Beaucoup de pays parmi les plus riches au monde en matières premières figurent aussi parmi les plus pauvres, surtout lorsque leurs ressources naturelles représentent l’essentiel du Revenu national. Les projets sont souvent mis en œuvre par les entreprises d’industrie extractive sans évaluation sérieuse de leur impact potentiel en matière de droits humains, y compris sur les plans écologique et social. Des groupes de populations sont souvent chassés de leurs terres ou, s’ils ne le sont pas, leurs moyens de subsistance traditionnels risquent d’être détruits si les terres sont contaminées et les sources d’eau polluées. Les conflits et la violence peuvent s’intensifier quand, se sentant menacées, les entreprises prennent des mesures pour protéger leur capital.
Dans les cas les plus extrêmes, ces entreprises s’associent aux autorités pour empêcher l’expression pacifique de revendications pour plus de justice en usant de la violence et de l’intimidation ou en essayant d’imposer le silence aux médias.
Cette situation est d’autant plus préoccupante quand les gens n’ont accès ni à l’information, ni à la consultation, ni à la justice. Il en va de même lorsque les autorités ne font pas figurer, dans les accords conclus avec les entreprises, des dispositions protégeant les droits humains ou quand les responsables politiques refusent de contraindre les employeurs à rendre compte des actes commis en violation d’accords bien précis.
Les populations autochtones, en particulier, figurent parmi les plus exposées aux atteintes à leurs droits fondamentaux, les moins protégées et les moins susceptibles de pouvoir bénéficier de recours utiles.
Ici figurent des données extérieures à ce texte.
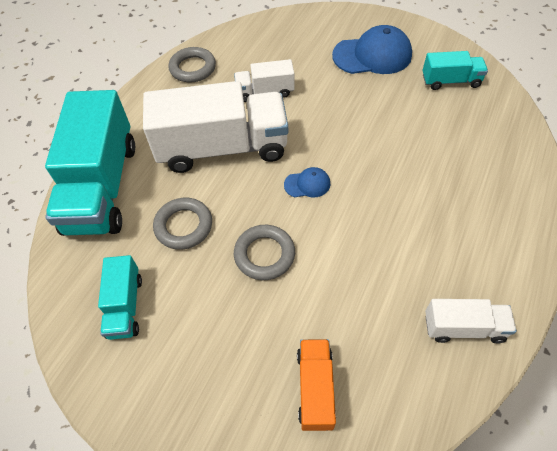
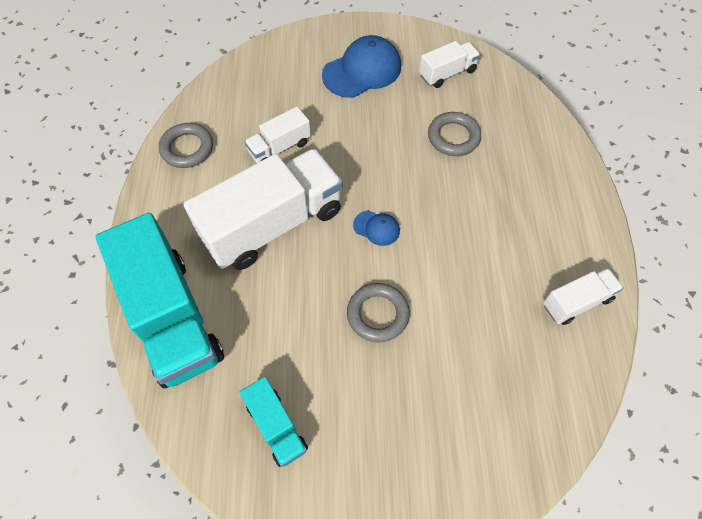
camera: 30 degrees left, 5 degrees up
(183, 226) = (284, 321): grey ring -> grey ring (453, 137)
(307, 184) = (376, 228): blue cap -> blue cap turned 60 degrees clockwise
(315, 388) = (491, 414): orange truck -> none
(450, 81) = (447, 73): turquoise truck -> white truck

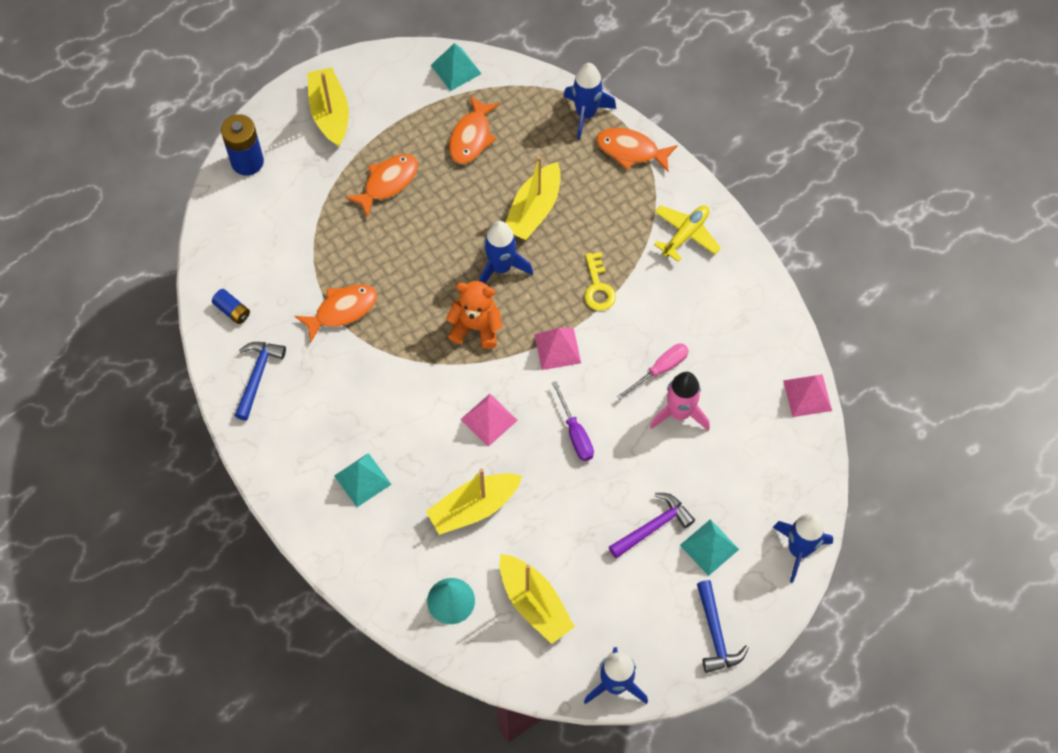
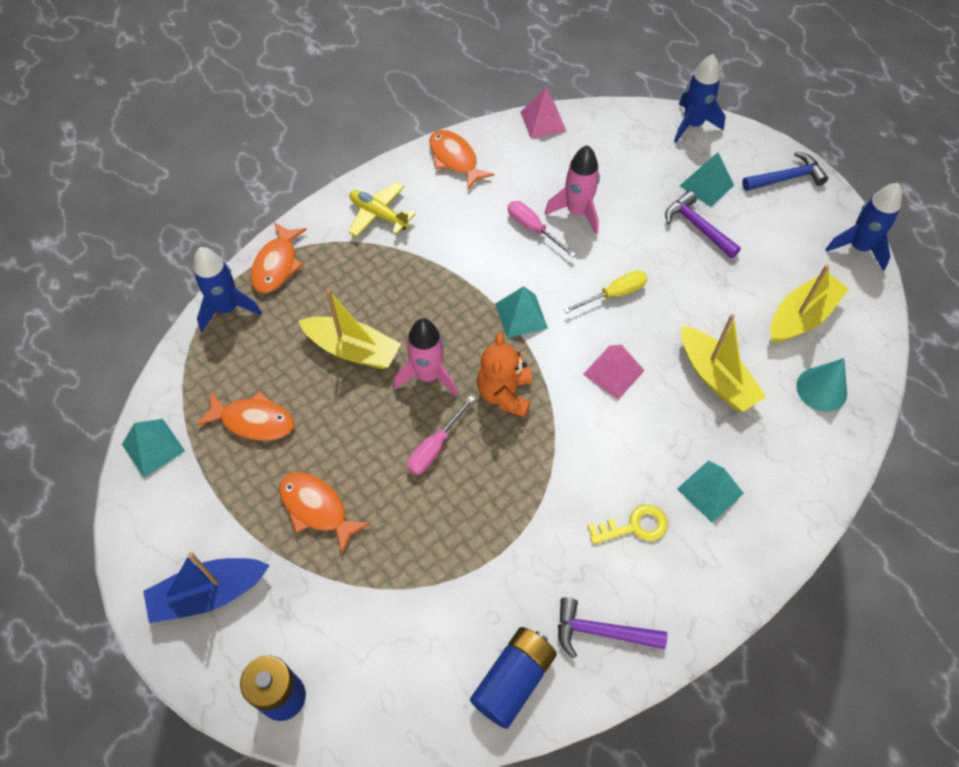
camera: 95 degrees left, 5 degrees down
(232, 310) = (513, 680): blue battery -> blue battery, size x1.82
(257, 376) = (601, 631): blue hammer -> purple hammer
(330, 113) = (209, 593): yellow boat -> blue boat
(342, 310) = (499, 540): orange fish -> orange fish (455, 159)
(431, 269) = (435, 447): none -> pink screwdriver
(501, 267) = (428, 376): blue rocket -> pink rocket
(557, 348) = (521, 316): pink pyramid -> turquoise pyramid
(575, 433) = (614, 294): purple screwdriver -> yellow screwdriver
(598, 287) = (445, 285): yellow key -> yellow key (634, 526)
Amnesty continue de travailler sur la « catastrophe de Bhopal ». La nuit du 3 décembre 1984, l’explosion d’une usine d’Union Carbide (renommée depuis lors Dow Chemical) de pesticides avait dégagé 40 tonnes d’acide cyanhydrique dans l’atmosphère de cette ville de l’Inde, causant la mort d’entre 16 000 et 30 000 personnes, dont 8000 la nuit-même de l’accident. En outre, Amnesty va également travailler sur des cas précis de violations dans le delta du Niger. Au niveau européen notamment, AI va faire campagne et pression pour obtenir la mise en place d’un cadre juridique rendant les entreprises comptables des violations dont elles se seraient rendues coupables, y compris en dehors des frontières de nos pays. C’est ici tout le concept de « comptabilité » ou de « redevabilité » des entreprises et d’obligations extraterritoriales qui est en jeu.